Better believe it. That’s the business, a big circus. Just have to know the moves, and the script. I should know. But you had to be in shape, you know what I mean. Have a body. Which I ain’t got anymore. Anyways...that short enough on the sides?
I nod and he grabs my head to quiet it.
Anyways, Gerald...Gorgeous, decides he wants a classy look, you know. Cultured. Sort of Frenchy. He hires an artist in Hollywood to paint this big banner that he’d have carried out each time he enters the ring...sort of announce his comin’. He’d seen some old movie about ancient Rome. The emperor had these guys blowin’ long trumpets an a banner....

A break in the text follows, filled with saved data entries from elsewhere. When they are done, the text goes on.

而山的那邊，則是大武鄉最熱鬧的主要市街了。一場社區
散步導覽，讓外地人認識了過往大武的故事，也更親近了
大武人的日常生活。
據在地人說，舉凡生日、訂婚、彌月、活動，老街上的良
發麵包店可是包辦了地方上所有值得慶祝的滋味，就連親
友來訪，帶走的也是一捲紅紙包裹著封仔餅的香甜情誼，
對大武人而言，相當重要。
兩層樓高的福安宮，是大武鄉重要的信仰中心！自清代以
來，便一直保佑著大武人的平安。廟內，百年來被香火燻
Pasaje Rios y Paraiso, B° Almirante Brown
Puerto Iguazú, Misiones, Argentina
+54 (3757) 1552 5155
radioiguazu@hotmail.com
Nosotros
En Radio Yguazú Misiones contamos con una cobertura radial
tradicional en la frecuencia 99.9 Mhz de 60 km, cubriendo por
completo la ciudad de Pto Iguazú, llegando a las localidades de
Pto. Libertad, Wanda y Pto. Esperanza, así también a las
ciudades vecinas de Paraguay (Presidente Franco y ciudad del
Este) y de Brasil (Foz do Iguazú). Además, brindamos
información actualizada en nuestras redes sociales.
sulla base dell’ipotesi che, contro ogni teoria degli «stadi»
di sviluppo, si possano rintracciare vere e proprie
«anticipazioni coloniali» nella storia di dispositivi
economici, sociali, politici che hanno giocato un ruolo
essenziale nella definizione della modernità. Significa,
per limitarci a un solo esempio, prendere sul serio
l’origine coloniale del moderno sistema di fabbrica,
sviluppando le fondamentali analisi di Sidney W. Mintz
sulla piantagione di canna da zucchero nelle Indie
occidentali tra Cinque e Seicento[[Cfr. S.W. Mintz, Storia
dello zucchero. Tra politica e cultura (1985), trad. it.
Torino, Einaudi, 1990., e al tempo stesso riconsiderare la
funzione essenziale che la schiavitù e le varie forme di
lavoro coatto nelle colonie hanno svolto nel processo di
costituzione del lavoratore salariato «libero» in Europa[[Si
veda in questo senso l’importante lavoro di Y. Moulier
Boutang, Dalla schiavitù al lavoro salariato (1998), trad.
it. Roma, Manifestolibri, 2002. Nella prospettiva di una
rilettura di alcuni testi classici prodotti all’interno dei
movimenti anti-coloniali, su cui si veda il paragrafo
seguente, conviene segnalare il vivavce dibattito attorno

Talk about hokey, says the old man.
So Gerald has a guy paint this banner, wants it real classy. So what’s the guy do, he copies this famous painting. Has a naked lady standing on a big sea shell, hidin’ her crotch with the end of her hair. An there’s this other couple of people hangin’ on to one another...they’re naked too...blowin’ on her, blowin’ so hard her hairs flyin’ around and there’s leaves an flowers flyin’ all over. An then he paints Gerald....on the other side...in his shorts...holdin’ his cape open...like he’s wantin’ to wrap it around this naked lady...or show her somethin’...
Other barber stops clipping. All the men in the shop are staring.
I ain’t shittin’ ya. When they comes into the arena wavin’ that banner all hell breaks loose. They climb up in the ring with it, Gerald standin’ in front of it strutin’ around like they had him do. It was the end of him. They cut the TV off, began to show a car commercial, that guy poundin’ on a hood...you want hair spray?
I shake my head. No, I’m gorgeous enough I say, being clever. I turn around to see if he gets it, to look him in the face. But he swings to hang his clippers. That’s when I really see him, aglow in the mirror, busting his buttons. Gorgeous Gerald Shapiro, flexing to beat the band.